If you stood on it you compressed a spring that released as you stepped
over it and shot a bullet between your legs. What you had to do if you
encountered one was to step backwards so the bullet flew in front of
you. We also discovered some miniature tanks in the cliff side, which
seemed to be controlled by electric cables like some of the toys that
children have today, but these were a bit bigger, about two feet high
and filled with explosives. We blew them up with Bangalore torpedoes;
they would have caused havoc if they had been released on the beaches.

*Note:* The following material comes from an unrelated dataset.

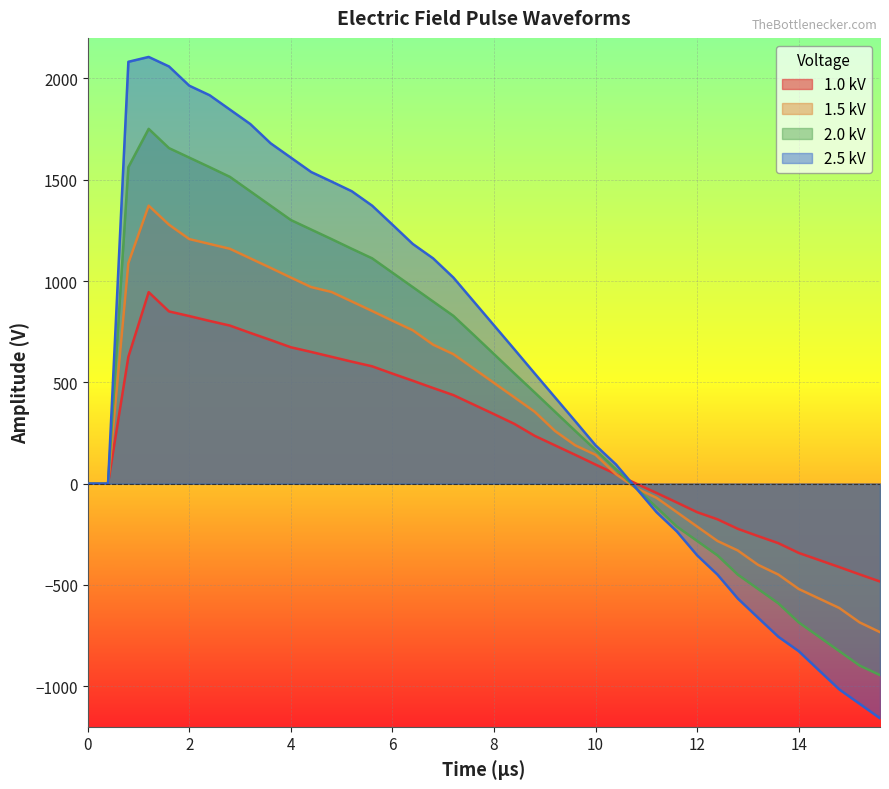

What is the greatest value displayed?

2106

We were under orders to take no prisoners, as they could clog up the
beach head, however, we disobeyed this order when we saw what state
the Germans were in. Most of them were shell shocked (or as we called
it then, ‘bomb happy’) so we disarmed them and sent them on to the beach
anyway. We did not have the time to look after them ourselves. On Juno
beach, the Canadians carried out their orders, as after a raid on Dieppe
that was done by the Canadians, the Germans had shot all the Canadian
On a lighter note I would like to tell you a little story that happened
to me, but this too ends sadly. A few weeks after D-Day our battalion
was ordered to take a chateau just outside of Caen which was occupied
by the Germans, who were holding some paratroopers prisoner. As we moved
up to attack I found that my bren gunner was missing. I shouted to the
Sergeant and we went back down the line and found him sitting on top
of a trench just staring in front of him. He was shell-shocked, and
mortar bombs were coming in from all directions. Just as we got to him,
one came down on top of us. I knocked him into the trench, but I got
caught by a piece of shrapnel which cut my ear in half and left a few
bits of metal in my back. Whilst this was not pleasant, it was light
as war wounds go. The sergeant bandaged the ear as best he could and
said, "BIll you have got yourself a blighty", which meant that I was
going to be sent home for treatment.
I took our bren gunner back with me to the nearest field dressing station
and was soon sent back to a hospital near Worthing, and later transferred
to Withington in Manchester. The funny part was that whilst my wounds
were not so bad, the way they were bandaged made it look as though I
might have had half of my head blown off. Everywhere I went I was treated
like a Lord. In the pub it was free beer all the time with people falling
over themselves to buy a beer for the wounded hero. The sad bit is that
whilst I was at Manchester I learned that my unit had been almost completely
wiped out attacking the chateau where they had met very strong opposition
from the Germans and been engaged in fierce hand to hand fighting. The
newspapers had called it ‘Suicide Wood’. By the time I returned to join
my battalion I hardly knew anyone. This unfortunately was part of war
Below are some of the weapons used on D-Day:
Bangalore Torpedoes: they looked like pieces of drainpipe and were filled
with explosives. They were used mainly to blow gaps in barbed wire defences.
Flail Tanks: A tank which had been adapted by removal of the gun turret
and replacing it with a revolving platform to which were fastened heavy
chains that beat the ground. They were used to cut a path through minefields.
Sticky Bombs: Bombs that were heavily magnetised so that they could
be attached to flat metal surfaces wherever they would do most damage.
Used to blow down the steel doors of strong defensive positions.
Plastic Grenades: Very light so you could carry plenty. Not very destructive
but they made a lot of noise and were used to frighten the enemy.
Fixed Lines: A German weapon - Mortars set in concrete. If you captured
one the Germans retreated to the next one which was arranged to fire
directly on to the one you had captured. The trick was to get off them
as soon as you realised what they were, and hope you got off before
the Germans had time to set of the other mortars.